### Directive
Reproduce the text of every entry below line for line, keeping each line unchanged, and leave the pictures out of your copy.

### Data extracts
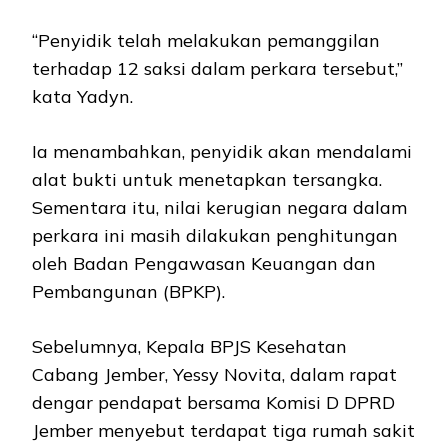
“Penyidik telah melakukan pemanggilan
terhadap 12 saksi dalam perkara tersebut,”
kata Yadyn.
Ia menambahkan, penyidik akan mendalami
alat bukti untuk menetapkan tersangka.
Sementara itu, nilai kerugian negara dalam
perkara ini masih dilakukan penghitungan
oleh Badan Pengawasan Keuangan dan
Pembangunan (BPKP).
Sebelumnya, Kepala BPJS Kesehatan
Cabang Jember, Yessy Novita, dalam rapat
dengar pendapat bersama Komisi D DPRD
Jember menyebut terdapat tiga rumah sakit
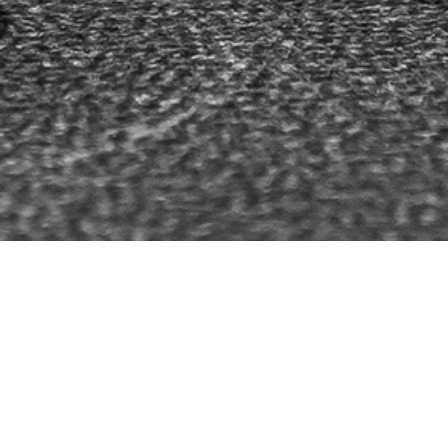
新入荷ワイン・在庫ワイン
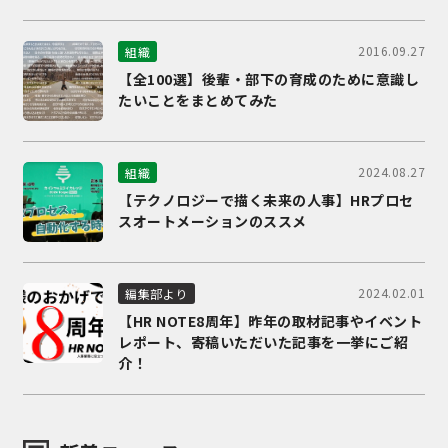
2016.09.27
組織
【全100選】後輩・部下の育成のために意識し
たいことをまとめてみた
2024.08.27
組織
【テクノロジーで描く未来の人事】HRプロセ
スオートメーションのススメ
2024.02.01
編集部より
【HR NOTE8周年】昨年の取材記事やイベント
レポート、寄稿いただいた記事を一挙にご紹
介！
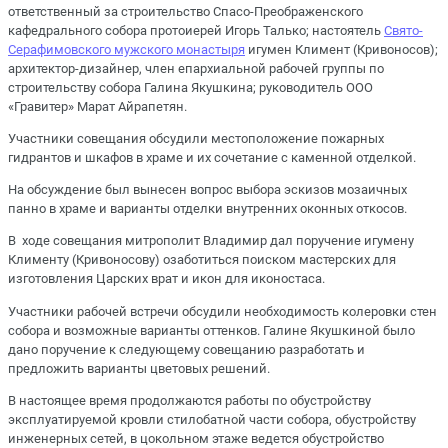
ответственный за строительство Спасо-Преображенского
кафедрального собора протоиерей Игорь Талько; настоятель
Свято-
Серафимовского мужского монастыря
игумен Климент (Кривоносов);
архитектор-дизайнер, член епархиальной рабочей группы по
строительству собора Галина Якушкина; руководитель ООО
«Гравитер» Марат Айрапетян.
Участники совещания обсудили местоположение пожарных
гидрантов и шкафов в храме и их сочетание с каменной отделкой.
На обсуждение был вынесен вопрос выбора эскизов мозаичных
панно в храме и варианты отделки внутренних оконных откосов.
В ходе совещания митрополит Владимир дал поручение игумену
Клименту (Кривоносову) озаботиться поиском мастерских для
изготовления Царских врат и икон для иконостаса.
Участники рабочей встречи обсудили необходимость колеровки стен
собора и возможные варианты оттенков. Галине Якушкиной было
дано поручение к следующему совещанию разработать и
предложить варианты цветовых решений.
В настоящее время продолжаются работы по обустройству
эксплуатируемой кровли стилобатной части собора, обустройству
инженерных сетей, в цокольном этаже ведется обустройство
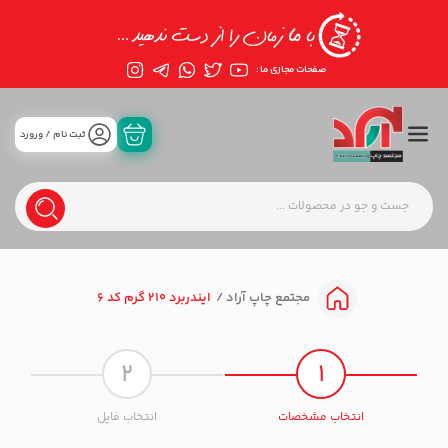
صفحات مجازی ما :
ثبت نام / ورورد
ایندربرد 210 گرم کد 6
مجتمع چاپ آراد
2
1
انتخاب مشخصات
انتخاب فایل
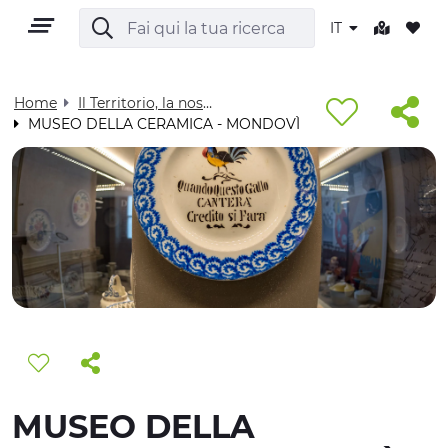
IT
Home
Il Territorio, la nostra casa - Visit Cuneese
MUSEO DELLA CERAMICA - MONDOVÌ
IT
TERRITORIO
OUTDOOR
CULTURA
MUSEO DELLA
NATURA E BENESSERE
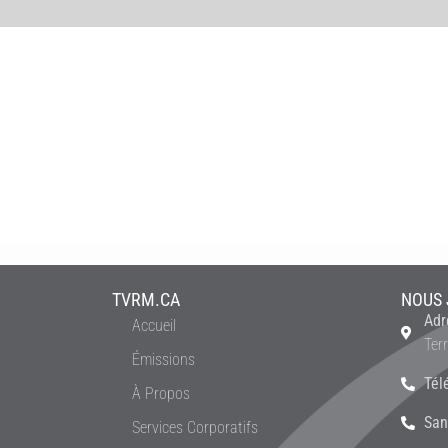
TVRM.CA
NOUS 
Adr
Accueil
Ter
Émissions
Tél
À Propos
San
Services Corporatifs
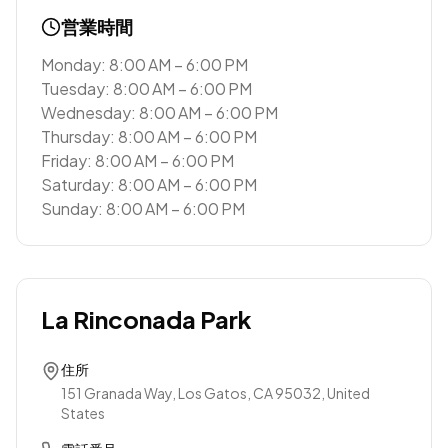
営業時間
Monday: 8:00 AM – 6:00 PM
Tuesday: 8:00 AM – 6:00 PM
Wednesday: 8:00 AM – 6:00 PM
Thursday: 8:00 AM – 6:00 PM
Friday: 8:00 AM – 6:00 PM
Saturday: 8:00 AM – 6:00 PM
Sunday: 8:00 AM – 6:00 PM
La Rinconada Park
住所
151 Granada Way, Los Gatos, CA 95032, United
States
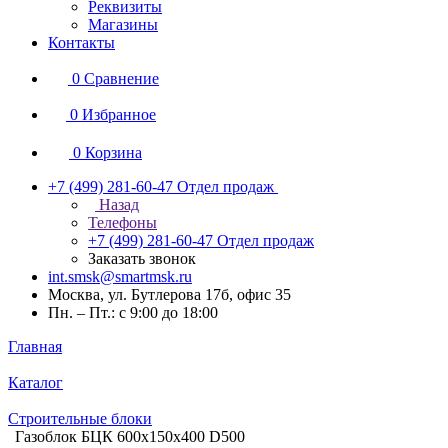
Реквизиты
Магазины
Контакты
0
Сравнение
0
Избранное
0
Корзина
+7 (499) 281-60-47
Отдел продаж
Назад
Телефоны
+7 (499) 281-60-47
Отдел продаж
Заказать звонок
int.smsk@smartmsk.ru
Москва, ул. Бутлерова 17б, офис 35
Пн. – Пт.: с 9:00 до 18:00
Главная
Каталог
Строительные блоки
Газоблок БЦК 600х150х400 D500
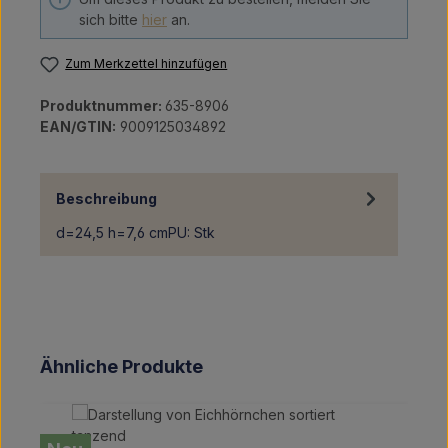
sich bitte
hier
an.
Zum Merkzettel hinzufügen
Produktnummer:
635-8906
EAN/GTIN:
9009125034892
Beschreibung
d=24,5 h=7,6 cmPU: Stk
Produktgalerie überspringen
Ähnliche Produkte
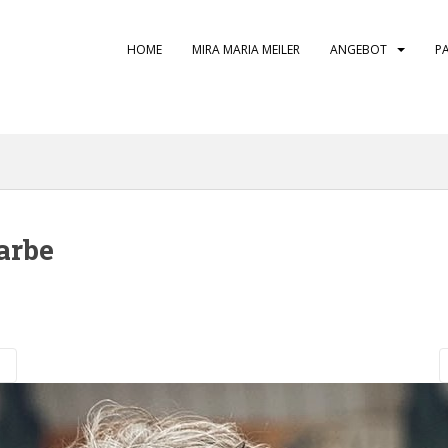
HOME
MIRA MARIA MEILER
ANGEBOT
P
arbe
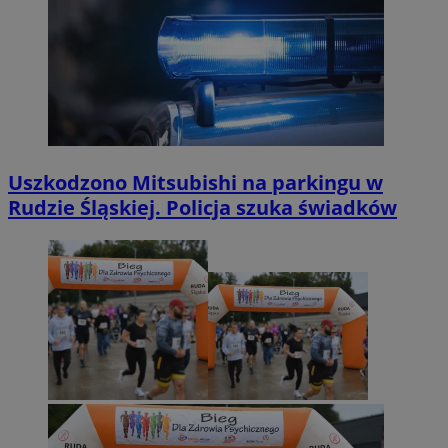
Uszkodzono Mitsubishi na parkingu w
Rudzie Śląskiej. Policja szuka świadków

### Task solution
“Penyidik telah melakukan pemanggilan
terhadap 12 saksi dalam perkara tersebut,”
kata Yadyn.
Ia menambahkan, penyidik akan mendalami
alat bukti untuk menetapkan tersangka.
Sementara itu, nilai kerugian negara dalam
perkara ini masih dilakukan penghitungan
oleh Badan Pengawasan Keuangan dan
Pembangunan (BPKP).
Sebelumnya, Kepala BPJS Kesehatan
Cabang Jember, Yessy Novita, dalam rapat
dengar pendapat bersama Komisi D DPRD
Jember menyebut terdapat tiga rumah sakit
新入荷ワイン・在庫ワイン
2016.09.27
組織
【全100選】後輩・部下の育成のために意識し
たいことをまとめてみた
2024.08.27
組織
【テクノロジーで描く未来の人事】HRプロセ
スオートメーションのススメ
2024.02.01
編集部より
【HR NOTE8周年】昨年の取材記事やイベント
レポート、寄稿いただいた記事を一挙にご紹
介！
ответственный за строительство Спасо-Преображенского
кафедрального собора протоиерей Игорь Талько; настоятель
Свято-
Серафимовского мужского монастыря
игумен Климент (Кривоносов);
архитектор-дизайнер, член епархиальной рабочей группы по
строительству собора Галина Якушкина; руководитель ООО
«Гравитер» Марат Айрапетян.
Участники совещания обсудили местоположение пожарных
гидрантов и шкафов в храме и их сочетание с каменной отделкой.
На обсуждение был вынесен вопрос выбора эскизов мозаичных
панно в храме и варианты отделки внутренних оконных откосов.
В ходе совещания митрополит Владимир дал поручение игумену
Клименту (Кривоносову) озаботиться поиском мастерских для
изготовления Царских врат и икон для иконостаса.
Участники рабочей встречи обсудили необходимость колеровки стен
собора и возможные варианты оттенков. Галине Якушкиной было
дано поручение к следующему совещанию разработать и
предложить варианты цветовых решений.
В настоящее время продолжаются работы по обустройству
эксплуатируемой кровли стилобатной части собора, обустройству
инженерных сетей, в цокольном этаже ведется обустройство
صفحات مجازی ما :
ثبت نام / ورورد
ایندربرد 210 گرم کد 6
مجتمع چاپ آراد
2
1
انتخاب مشخصات
انتخاب فایل
IT
Home
Il Territorio, la nostra casa - Visit Cuneese
MUSEO DELLA CERAMICA - MONDOVÌ
IT
TERRITORIO
OUTDOOR
CULTURA
MUSEO DELLA
NATURA E BENESSERE
TVRM.CA
NOUS 
Adr
Accueil
Ter
Émissions
Tél
À Propos
San
Services Corporatifs
営業時間
Monday: 8:00 AM – 6:00 PM
Tuesday: 8:00 AM – 6:00 PM
Wednesday: 8:00 AM – 6:00 PM
Thursday: 8:00 AM – 6:00 PM
Friday: 8:00 AM – 6:00 PM
Saturday: 8:00 AM – 6:00 PM
Sunday: 8:00 AM – 6:00 PM
La Rinconada Park
住所
151 Granada Way, Los Gatos, CA 95032, United
States
Реквизиты
Магазины
Контакты
0
Сравнение
0
Избранное
0
Корзина
+7 (499) 281-60-47
Отдел продаж
Назад
Телефоны
+7 (499) 281-60-47
Отдел продаж
Заказать звонок
int.smsk@smartmsk.ru
Москва, ул. Бутлерова 17б, офис 35
Пн. – Пт.: с 9:00 до 18:00
Главная
Каталог
Строительные блоки
Газоблок БЦК 600х150х400 D500
sich bitte
hier
an.
Zum Merkzettel hinzufügen
Produktnummer:
635-8906
EAN/GTIN:
9009125034892
Beschreibung
d=24,5 h=7,6 cmPU: Stk
Produktgalerie überspringen
Ähnliche Produkte
HOME
MIRA MARIA MEILER
ANGEBOT
P
arbe
Uszkodzono Mitsubishi na parkingu w
Rudzie Śląskiej. Policja szuka świadków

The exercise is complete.